Go line by line through the data below, counting each one that has "shoulder", and give the final count only.

Data listing Block Start

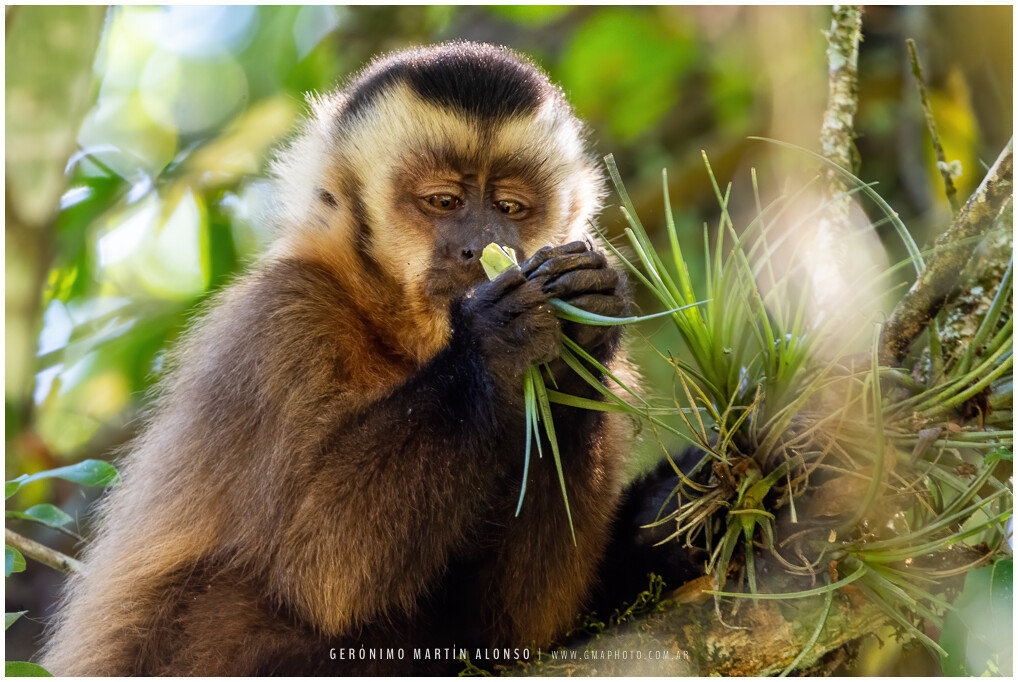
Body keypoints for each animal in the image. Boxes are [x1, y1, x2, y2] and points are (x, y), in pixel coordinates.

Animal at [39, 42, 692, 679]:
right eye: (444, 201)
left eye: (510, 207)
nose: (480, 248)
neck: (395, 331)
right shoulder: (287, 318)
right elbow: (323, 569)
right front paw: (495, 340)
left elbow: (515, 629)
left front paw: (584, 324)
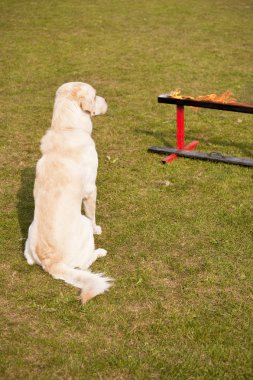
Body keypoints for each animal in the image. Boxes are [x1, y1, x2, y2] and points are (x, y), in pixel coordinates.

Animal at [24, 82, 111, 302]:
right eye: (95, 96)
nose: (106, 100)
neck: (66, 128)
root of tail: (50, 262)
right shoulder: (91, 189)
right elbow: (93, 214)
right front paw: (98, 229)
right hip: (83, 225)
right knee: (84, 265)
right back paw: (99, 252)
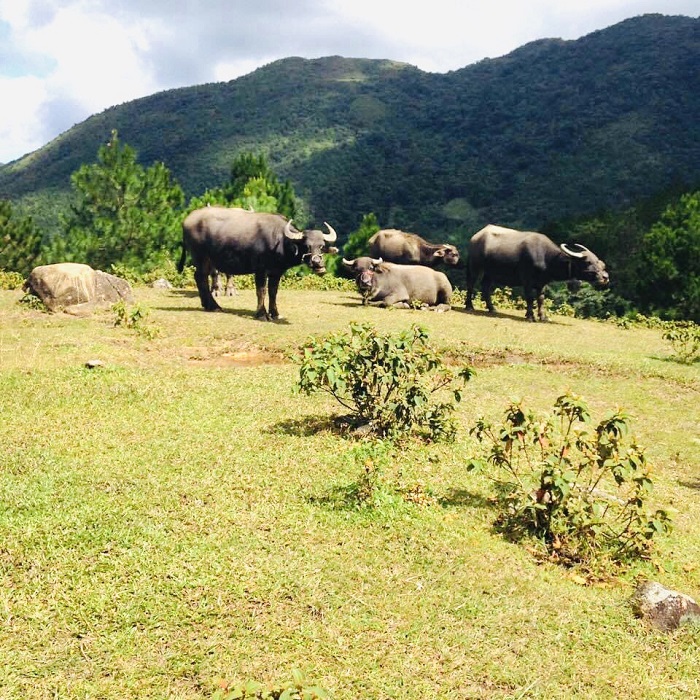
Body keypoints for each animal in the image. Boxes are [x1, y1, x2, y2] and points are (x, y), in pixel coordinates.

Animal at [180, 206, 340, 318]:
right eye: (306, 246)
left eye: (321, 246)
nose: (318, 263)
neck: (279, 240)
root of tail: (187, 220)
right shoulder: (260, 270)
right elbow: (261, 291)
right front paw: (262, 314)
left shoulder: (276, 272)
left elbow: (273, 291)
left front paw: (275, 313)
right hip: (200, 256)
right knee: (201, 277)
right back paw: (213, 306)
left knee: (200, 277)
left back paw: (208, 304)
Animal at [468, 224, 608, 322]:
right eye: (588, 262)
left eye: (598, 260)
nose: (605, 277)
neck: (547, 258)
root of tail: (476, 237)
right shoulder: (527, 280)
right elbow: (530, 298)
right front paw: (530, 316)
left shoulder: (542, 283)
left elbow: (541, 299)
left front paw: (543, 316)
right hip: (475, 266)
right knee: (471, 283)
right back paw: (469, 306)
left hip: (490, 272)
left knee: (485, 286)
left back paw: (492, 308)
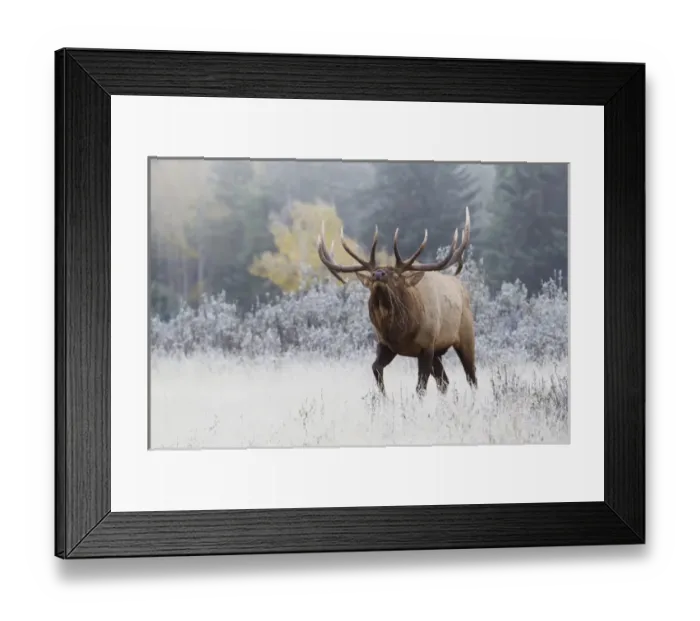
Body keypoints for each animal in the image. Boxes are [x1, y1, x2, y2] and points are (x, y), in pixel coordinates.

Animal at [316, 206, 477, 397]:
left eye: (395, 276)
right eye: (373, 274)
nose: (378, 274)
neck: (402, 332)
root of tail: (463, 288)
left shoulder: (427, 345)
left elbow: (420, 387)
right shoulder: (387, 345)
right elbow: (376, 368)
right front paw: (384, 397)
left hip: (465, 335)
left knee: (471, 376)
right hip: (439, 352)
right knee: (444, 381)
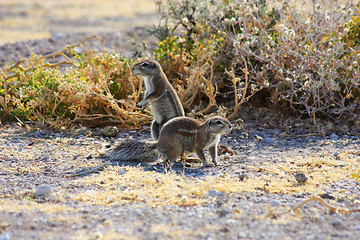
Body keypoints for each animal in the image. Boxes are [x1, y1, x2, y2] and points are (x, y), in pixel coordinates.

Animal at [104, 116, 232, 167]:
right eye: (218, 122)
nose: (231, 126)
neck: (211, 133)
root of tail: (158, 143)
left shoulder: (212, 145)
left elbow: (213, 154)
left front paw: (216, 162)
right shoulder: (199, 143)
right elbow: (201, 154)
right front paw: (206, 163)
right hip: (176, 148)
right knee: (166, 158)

Data listing Block End

_Response box_. 10